Online mattress seller Casper Sleep filed for an initial public offering with an unusual warning for potential investors: It uses influencers for marketing.
Influencers, people with large online followings whom Casper pays to test and talk about its mattresses, “may materially and adversely affect our reputation or subject us to fines or other penalties,” the company said in a prospectus on Friday.
Because Casper derives the majority of its sales from internet marketing, it relies on influencers on Instagram and YouTube to spread the word about its products. But influencers are often marketing amateurs, posting without a brand’s direct approval over their work. They may fail to properly disclose payment for a post—a lapse that has caused the U.S. Federal Trade Commission to fine other brands in the past. Or they may post unsavory or controversial content that will reflect poorly on the brand.
In a quick scan of posts that tag Casper on Instagram, some look like typical mattress ads, with influencers sitting on the memory foam or posing by the delivery box and smiling, sometimes holding their babies or dogs. In one post marked as an ad, a woman is wearing revealing lace undergarments, pictured from behind. In another post, which tags and promotes the brand but is not marked as an ad, a man’s bare backside is featured next to a Casper box.

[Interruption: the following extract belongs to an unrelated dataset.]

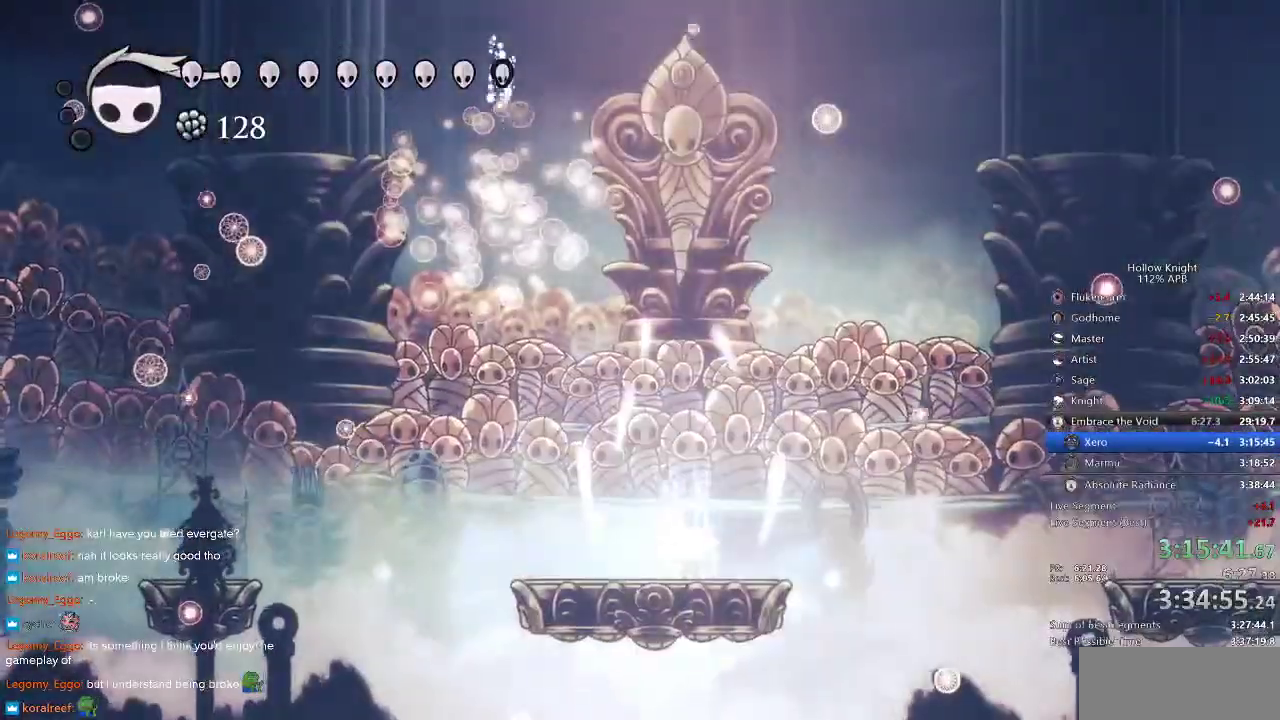
{"keys": [], "events": [[183, "heal", "up"]]}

Casper isn’t the first to mention influencer marketing in its IPO prospectus, but may be the first to specifically highlight influencers as a risk factor for investors. Peloton Interactive, which makes exercise bikes and went public in September, noted the increased burden of monitoring compliance for ads across media, including social networks. The maker of Madewell clothing, which filed for an IPO last year, called influencer marketing “experimental” in its prospectus and warned that it might not be able to maintain buzz around its products, or might have to increase its level of spending.